Hyper-parameters used: 
* n_clusters=2
* init='random'
* n_init=10
* max_iter=300
* tol=1e-04
* random_state=0

I settled on 2 clusters since I want to visually observe each pairs relationship to understand if there might be any strong relationships between fields. I also want to color it by the target price to see if any 2-pair combination of fields very noticably slices the target field. 
I set the initial cluster locations to random. I have no strong preference on this value and don't expect it to matter given enough iterations. 

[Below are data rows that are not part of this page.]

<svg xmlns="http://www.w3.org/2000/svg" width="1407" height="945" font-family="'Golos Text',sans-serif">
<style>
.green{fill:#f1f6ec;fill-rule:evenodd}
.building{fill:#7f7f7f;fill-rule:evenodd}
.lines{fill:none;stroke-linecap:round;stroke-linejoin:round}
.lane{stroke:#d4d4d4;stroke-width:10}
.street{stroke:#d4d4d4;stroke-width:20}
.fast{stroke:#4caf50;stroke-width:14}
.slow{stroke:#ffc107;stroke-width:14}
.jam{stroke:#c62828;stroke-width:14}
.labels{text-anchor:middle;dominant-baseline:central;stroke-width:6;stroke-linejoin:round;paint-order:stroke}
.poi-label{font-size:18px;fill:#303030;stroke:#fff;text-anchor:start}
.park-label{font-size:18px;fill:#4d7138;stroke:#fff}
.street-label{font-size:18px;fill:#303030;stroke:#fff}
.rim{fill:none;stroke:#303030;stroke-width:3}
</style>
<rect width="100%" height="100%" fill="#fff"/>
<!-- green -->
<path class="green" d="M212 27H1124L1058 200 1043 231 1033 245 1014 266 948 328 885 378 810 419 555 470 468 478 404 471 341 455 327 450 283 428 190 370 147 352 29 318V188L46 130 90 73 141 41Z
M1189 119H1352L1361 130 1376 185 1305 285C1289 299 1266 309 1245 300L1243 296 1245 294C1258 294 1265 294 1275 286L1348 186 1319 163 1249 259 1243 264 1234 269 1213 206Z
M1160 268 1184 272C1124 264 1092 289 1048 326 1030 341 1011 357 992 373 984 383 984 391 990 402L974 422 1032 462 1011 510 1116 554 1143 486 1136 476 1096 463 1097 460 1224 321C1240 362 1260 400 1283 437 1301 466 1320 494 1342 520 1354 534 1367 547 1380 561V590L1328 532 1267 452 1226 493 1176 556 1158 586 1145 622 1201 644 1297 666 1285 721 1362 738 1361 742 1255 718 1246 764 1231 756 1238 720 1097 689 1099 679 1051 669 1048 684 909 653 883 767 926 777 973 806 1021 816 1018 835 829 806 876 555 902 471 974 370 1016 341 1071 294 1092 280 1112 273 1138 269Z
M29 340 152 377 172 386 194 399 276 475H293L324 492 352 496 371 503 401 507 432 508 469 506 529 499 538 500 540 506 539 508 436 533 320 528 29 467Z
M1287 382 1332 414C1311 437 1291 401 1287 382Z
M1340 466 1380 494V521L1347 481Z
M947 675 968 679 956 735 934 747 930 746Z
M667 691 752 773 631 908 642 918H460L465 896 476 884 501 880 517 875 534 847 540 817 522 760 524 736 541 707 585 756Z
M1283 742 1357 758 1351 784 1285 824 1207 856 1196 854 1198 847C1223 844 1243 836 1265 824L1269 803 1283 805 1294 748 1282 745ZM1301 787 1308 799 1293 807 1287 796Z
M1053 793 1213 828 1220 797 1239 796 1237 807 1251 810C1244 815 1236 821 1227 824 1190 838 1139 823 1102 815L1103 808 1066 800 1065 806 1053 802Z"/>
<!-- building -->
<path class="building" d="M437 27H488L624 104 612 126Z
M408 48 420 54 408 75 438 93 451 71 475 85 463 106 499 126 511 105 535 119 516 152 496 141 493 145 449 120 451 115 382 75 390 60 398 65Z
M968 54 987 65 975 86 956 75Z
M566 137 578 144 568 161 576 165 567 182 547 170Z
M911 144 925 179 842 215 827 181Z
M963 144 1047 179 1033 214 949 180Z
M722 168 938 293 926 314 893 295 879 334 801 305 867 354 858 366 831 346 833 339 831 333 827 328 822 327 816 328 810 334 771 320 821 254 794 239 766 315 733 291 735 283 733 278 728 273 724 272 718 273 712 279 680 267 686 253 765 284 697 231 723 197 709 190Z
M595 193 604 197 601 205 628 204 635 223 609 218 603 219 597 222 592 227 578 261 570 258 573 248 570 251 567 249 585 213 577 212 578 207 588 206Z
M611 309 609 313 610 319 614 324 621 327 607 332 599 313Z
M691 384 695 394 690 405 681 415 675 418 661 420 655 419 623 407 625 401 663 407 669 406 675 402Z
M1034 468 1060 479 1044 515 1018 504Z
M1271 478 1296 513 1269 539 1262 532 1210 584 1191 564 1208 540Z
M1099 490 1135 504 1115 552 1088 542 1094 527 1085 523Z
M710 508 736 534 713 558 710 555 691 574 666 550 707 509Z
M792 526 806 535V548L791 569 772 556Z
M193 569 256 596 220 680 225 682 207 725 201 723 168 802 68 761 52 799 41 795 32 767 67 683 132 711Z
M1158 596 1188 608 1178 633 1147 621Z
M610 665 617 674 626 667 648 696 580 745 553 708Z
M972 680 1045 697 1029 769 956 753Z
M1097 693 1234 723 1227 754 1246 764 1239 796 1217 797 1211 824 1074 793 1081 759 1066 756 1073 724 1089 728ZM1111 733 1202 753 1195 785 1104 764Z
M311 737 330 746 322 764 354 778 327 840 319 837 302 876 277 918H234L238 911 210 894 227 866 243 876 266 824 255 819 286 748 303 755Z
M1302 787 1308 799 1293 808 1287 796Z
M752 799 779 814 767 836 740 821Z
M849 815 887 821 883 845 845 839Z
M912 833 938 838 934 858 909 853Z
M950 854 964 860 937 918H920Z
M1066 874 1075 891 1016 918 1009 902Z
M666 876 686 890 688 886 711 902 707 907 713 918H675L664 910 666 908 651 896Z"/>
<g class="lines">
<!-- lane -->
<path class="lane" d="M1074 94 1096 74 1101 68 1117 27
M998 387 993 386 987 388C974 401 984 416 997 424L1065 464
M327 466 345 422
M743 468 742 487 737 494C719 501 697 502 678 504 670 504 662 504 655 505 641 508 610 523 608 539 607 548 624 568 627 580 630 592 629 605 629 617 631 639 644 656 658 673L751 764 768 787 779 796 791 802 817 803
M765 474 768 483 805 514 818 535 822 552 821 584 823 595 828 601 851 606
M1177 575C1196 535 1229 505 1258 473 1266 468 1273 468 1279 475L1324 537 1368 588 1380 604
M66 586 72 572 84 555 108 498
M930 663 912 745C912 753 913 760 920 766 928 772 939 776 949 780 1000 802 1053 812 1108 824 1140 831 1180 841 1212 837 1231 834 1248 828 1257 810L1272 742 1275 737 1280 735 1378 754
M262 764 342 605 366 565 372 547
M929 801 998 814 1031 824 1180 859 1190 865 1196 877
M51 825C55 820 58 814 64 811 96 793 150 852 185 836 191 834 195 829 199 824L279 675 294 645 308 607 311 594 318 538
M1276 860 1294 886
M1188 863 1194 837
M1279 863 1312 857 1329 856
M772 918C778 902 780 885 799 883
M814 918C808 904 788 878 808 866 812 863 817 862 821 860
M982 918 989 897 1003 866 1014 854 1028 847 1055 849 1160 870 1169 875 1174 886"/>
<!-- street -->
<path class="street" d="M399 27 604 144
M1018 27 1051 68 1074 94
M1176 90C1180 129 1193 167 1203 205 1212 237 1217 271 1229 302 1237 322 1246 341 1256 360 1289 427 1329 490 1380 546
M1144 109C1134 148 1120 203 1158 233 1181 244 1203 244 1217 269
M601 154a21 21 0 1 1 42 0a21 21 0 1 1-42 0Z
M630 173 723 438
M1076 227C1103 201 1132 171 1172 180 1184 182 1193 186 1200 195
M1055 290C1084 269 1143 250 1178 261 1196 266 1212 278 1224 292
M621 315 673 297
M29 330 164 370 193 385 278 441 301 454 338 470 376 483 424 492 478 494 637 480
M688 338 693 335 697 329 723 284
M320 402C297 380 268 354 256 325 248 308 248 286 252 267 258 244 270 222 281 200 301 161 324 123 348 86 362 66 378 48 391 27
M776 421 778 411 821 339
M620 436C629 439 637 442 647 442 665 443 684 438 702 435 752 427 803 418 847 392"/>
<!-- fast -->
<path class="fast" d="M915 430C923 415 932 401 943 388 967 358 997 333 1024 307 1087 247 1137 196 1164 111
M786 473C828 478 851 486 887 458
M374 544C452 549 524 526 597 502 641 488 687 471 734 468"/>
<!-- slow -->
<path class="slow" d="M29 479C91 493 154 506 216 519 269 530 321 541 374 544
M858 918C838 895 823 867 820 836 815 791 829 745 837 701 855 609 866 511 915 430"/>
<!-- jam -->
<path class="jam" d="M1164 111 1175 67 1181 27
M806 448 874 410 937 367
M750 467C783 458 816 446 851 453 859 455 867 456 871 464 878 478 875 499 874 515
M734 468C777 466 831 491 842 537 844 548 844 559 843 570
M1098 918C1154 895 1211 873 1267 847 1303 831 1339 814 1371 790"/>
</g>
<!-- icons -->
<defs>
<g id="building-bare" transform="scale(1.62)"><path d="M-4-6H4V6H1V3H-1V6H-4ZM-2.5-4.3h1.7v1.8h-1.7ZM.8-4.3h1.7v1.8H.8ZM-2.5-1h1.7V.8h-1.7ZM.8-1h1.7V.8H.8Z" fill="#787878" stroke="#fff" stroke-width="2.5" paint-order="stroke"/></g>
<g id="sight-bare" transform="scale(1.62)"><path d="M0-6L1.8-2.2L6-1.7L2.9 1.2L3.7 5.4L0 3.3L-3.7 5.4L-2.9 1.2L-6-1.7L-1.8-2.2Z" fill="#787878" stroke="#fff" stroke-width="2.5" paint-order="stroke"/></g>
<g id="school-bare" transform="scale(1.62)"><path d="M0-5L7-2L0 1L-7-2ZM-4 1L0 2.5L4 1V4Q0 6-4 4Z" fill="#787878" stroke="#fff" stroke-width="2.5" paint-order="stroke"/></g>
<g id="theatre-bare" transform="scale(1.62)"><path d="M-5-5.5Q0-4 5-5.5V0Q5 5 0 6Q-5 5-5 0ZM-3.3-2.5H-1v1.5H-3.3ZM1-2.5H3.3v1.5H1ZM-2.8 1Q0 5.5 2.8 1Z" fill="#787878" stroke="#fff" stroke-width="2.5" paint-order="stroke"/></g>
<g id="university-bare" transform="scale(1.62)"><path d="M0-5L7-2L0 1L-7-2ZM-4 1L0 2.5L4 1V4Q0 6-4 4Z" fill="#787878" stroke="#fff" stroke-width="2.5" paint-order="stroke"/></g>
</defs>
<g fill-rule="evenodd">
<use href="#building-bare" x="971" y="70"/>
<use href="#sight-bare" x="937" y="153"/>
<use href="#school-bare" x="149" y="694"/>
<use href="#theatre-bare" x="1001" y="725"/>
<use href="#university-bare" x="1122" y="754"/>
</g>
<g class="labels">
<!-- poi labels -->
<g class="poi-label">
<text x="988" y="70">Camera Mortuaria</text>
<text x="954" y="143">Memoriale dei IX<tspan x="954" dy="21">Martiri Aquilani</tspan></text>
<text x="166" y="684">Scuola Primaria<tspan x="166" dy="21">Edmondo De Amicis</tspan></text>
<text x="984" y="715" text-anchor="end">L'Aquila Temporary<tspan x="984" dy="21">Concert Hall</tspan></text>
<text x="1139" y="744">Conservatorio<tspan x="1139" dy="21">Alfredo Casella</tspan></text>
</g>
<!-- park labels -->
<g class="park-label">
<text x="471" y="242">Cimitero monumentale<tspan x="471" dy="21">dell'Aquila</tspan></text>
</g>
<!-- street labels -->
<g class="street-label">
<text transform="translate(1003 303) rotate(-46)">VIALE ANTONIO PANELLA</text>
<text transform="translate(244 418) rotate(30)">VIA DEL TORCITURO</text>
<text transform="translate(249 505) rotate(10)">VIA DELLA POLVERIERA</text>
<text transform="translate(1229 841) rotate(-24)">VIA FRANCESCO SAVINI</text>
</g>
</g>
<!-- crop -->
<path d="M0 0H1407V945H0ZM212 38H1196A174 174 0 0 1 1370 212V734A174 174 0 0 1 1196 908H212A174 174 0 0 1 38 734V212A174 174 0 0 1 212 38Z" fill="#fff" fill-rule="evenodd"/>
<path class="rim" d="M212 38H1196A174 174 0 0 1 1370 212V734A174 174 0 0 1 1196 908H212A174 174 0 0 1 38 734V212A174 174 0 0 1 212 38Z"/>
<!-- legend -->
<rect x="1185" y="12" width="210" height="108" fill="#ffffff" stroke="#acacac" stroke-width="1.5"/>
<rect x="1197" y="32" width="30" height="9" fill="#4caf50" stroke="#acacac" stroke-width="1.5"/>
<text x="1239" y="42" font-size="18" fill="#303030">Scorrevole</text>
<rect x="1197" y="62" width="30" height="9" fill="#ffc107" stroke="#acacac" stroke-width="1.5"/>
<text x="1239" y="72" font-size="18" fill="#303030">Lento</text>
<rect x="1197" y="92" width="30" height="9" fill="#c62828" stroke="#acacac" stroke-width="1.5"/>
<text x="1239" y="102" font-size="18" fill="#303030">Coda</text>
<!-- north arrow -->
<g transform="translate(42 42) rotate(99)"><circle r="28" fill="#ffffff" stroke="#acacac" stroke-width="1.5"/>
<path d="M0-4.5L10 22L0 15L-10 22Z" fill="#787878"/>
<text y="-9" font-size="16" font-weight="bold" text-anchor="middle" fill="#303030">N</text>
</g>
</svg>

n_init set to 10 to increase probability we don't have bad initial start seeds
max_iter to 300. Just a large enough number to again ensure we have good clusters but not so many that there aren't performance improvements relative to the time trade-off of running the algorithm many more times. 
tol=set to default value
random_state set to 0 to ensure reproducability of results. 

I did not use dimensionality reduction since I'm using unsupervised learning in this problem. If you don't know what the target field is there isn't a way to choose the top k best features since by definition of the problem there is no target to take the best feauters of.